Permettez-moi de dire que cette argumentation est surtout très commode pour évacuer le fond de la question qui est posée à chacun de nos collègues. Pourtant, en présentant son rapport, M. Gélard a reconnu que les députés n’avaient pas suffisamment tenu compte de la position du Sénat lors de la réforme des collectivités territoriales !
Sur tous ces points de notre argumentation, le rapporteur est d’accord avec nous. Pourquoi alors évacuer ce texte par un soupirail ? Le conserver en réserve pour le rattacher à un très hypothétique futur projet de loi constitutionnelle est au mieux un manque d’audace, au pire une façon dérobée de ne pas réparer l’humiliation infligée au Sénat ! En raisonnant selon le simple utilitarisme, en termes de chances et de succès, on peut tout justifier, tout et son contraire !
Nous raisonnons, quant à nous, sur les principes. Et les principes que nous défendons aujourd’hui revêtent un caractère de particulière gravité. En allant au bout de la logique institutionnelle mise en œuvre en 2003, en ôtant le dernier mot à l’Assemblée nationale en matière de collectivités territoriales, le Sénat enverrait un message politique très clair, à la fois au Gouvernement et à nos collègues députés : celui du refus du rabaissement.
Mes chers collègues, la Constitution n’a pas fait du Sénat une chambre consultative, comme du temps du Conseil de la République. Loin de nous l’idée de déclencher une bataille institutionnelle, mais force est de constater que les autres détenteurs de l’initiative législative ne nous ont, jusqu’à présent, guère épargnés sur le sujet des collectivités territoriales. Comment expliquer demain aux élus locaux de ce pays que les sénateurs qu’ils élisent pour, entre autres missions, les représenter sont en train de perdre leur pouvoir d’influer sur le statut et les compétences de leurs collectivités ? Quelle cohérence y aurait-il à donner au Sénat une priorité d’examen des projets de loi ayant pour principal objet l’organisation des collectivités territoriales, si son vote n’a guère d’importance ? À quoi bon avoir le premier mot, depuis la révision constitutionnelle de 2003, si l’Assemblée nationale peut avoir le dernier ?
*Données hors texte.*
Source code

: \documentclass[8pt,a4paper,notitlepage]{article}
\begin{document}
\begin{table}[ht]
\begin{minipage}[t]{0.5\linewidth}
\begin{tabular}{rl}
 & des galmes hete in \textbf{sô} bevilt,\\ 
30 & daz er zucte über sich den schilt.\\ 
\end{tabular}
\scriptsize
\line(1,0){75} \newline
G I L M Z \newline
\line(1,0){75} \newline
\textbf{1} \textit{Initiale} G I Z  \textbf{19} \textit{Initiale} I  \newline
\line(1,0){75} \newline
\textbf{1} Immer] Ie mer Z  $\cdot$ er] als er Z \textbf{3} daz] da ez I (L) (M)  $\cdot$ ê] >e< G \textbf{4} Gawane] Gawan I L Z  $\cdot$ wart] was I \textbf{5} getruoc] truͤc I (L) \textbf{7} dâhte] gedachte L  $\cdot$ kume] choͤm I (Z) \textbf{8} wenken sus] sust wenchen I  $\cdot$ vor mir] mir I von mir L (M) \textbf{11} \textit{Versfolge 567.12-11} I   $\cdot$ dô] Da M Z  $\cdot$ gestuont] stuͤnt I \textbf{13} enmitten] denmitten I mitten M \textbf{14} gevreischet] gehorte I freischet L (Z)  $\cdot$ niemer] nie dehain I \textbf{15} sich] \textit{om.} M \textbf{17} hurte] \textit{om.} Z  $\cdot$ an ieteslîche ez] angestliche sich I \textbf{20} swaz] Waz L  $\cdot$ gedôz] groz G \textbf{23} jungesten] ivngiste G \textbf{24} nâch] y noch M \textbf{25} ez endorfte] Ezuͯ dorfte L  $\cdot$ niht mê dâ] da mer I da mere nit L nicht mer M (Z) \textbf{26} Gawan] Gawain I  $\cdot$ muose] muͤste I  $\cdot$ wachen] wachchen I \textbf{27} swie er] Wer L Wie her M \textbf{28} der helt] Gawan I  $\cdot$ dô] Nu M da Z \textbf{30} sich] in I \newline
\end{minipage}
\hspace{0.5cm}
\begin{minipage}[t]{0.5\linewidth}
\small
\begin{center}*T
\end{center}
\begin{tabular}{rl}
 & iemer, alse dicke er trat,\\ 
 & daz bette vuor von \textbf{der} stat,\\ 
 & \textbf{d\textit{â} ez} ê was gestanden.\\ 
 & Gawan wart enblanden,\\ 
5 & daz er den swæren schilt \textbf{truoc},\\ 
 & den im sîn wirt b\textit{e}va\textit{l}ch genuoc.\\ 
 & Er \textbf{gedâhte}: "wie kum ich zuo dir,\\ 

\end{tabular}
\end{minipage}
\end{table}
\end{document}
Mes chers collègues, vous l’aurez compris, notre proposition de loi constitutionnelle est d’abord un message fort destiné à réparer l’humiliation subie par le Sénat au regard des conditions navrantes de l’examen du projet de loi de réforme des collectivités territoriales. Mais elle n’est pas que cela, puisqu’elle répond à un véritable silence du texte constitutionnel en le comblant de façon cohérente, mais aussi mesurée. Il y va, aujourd’hui, de l’honneur du Sénat de la République, mais aussi de celui de tous ses membres, eux qui concourent à l’expression de la volonté générale.
Pour toutes ces raisons, dans l’intérêt du Sénat et des collectivités territoriales de ce pays, je vous invite, mes chers collègues, à faire preuve de responsabilité, d’une part en repoussant la motion tendant au renvoi à la commission, d’autre part en adoptant cette proposition de loi constitutionnelle du groupe du RDSE.